3.3 Compute Cell Lines Similarities

3.3.1 Cell Line by Compound

Code
se_binarised_compound_batch_fac <- apply(se_binarised_compound_batch_mat, 2, as.character)

## Heatmap annotation
ha <- ComplexHeatmap::HeatmapAnnotation(df = se_binarised_pheno_data_compound_batch |> 
                                          as.data.frame() |> 
                                          dplyr::select(Batch_ID, Pathway, Compound))

heatmap_cell_lines_by_sample <- ComplexHeatmap::Heatmap(se_binarised_compound_batch_fac, 
                                                        col = c("TRUE" = "red", "FALSE" = "blue"), 
                                                        name = "Heatmap: cell-line by sample",
                                                        show_row_names = FALSE,
                                                        row_dend_reorder = TRUE,
                                                        ## clustering_distance_rows = "pearson",
                                                        show_row_dend = FALSE,
                                                        column_dend_reorder = TRUE, 
                                                        show_column_names = TRUE, 
                                                        column_names_gp = gpar(fontsize = 6),
                                                        column_names_rot = 45,
                                                        top_annotation = ha,
                                                        ## matrix size
                                                        width = ncol(se_binarised_compound_batch_fac)*unit(3, "mm"),
                                                        height = nrow(se_binarised_compound_batch_fac)*unit(0.3, "mm"),
                                                        use_raster = TRUE) 
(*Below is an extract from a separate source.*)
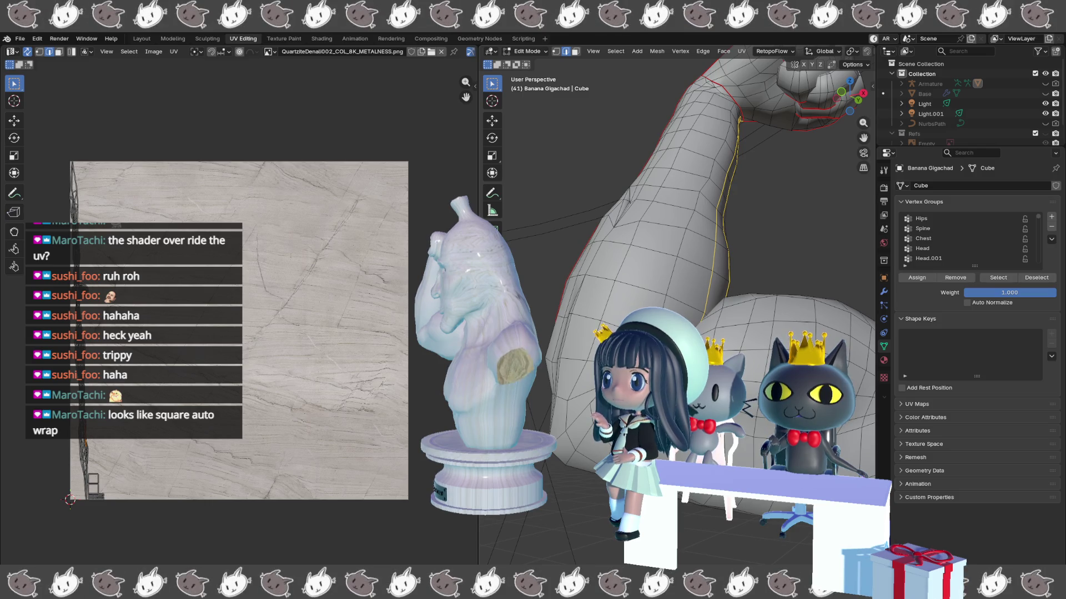
key("ctrl+e")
size_heatmap <- calc_ht_size(heatmap_cell_lines_by_sample)
padding_heatmap <- unit(c(2, 10, 2, 2), "mm")

## 2) Save png and pdf outputs
png(paste0("figures/cell_lines/heatmap_cell_lines_by_samples_", today_date,".png"),
    res = 50,
    width = size_heatmap$width, height = size_heatmap$height, units = c("in"))
heatmap_cell_lines_by_sample |> ComplexHeatmap::draw(padding = padding_heatmap)
dev.off()
##  png 
##    2

knitr::include_graphics(paste0("figures/cell_lines/heatmap_cell_lines_by_samples_", today_date,".png"),
                        auto_pdf = TRUE,
                        dpi = 50)

ggsave(paste0("figures/cell_lines/heatmap_cell_lines_by_samples_", today_date,".pdf"),
       heatmap_cell_lines_by_sample |>
         ComplexHeatmap::draw(padding = padding_heatmap) |>
         grid::grid.grabExpr(),
       dpi = 200, limitsize = FALSE,
       width = size_heatmap$width, height = size_heatmap$height, units = c("in"))                                  
Figure 3.8: Heatmap cell lines by samples, averaging over replicates.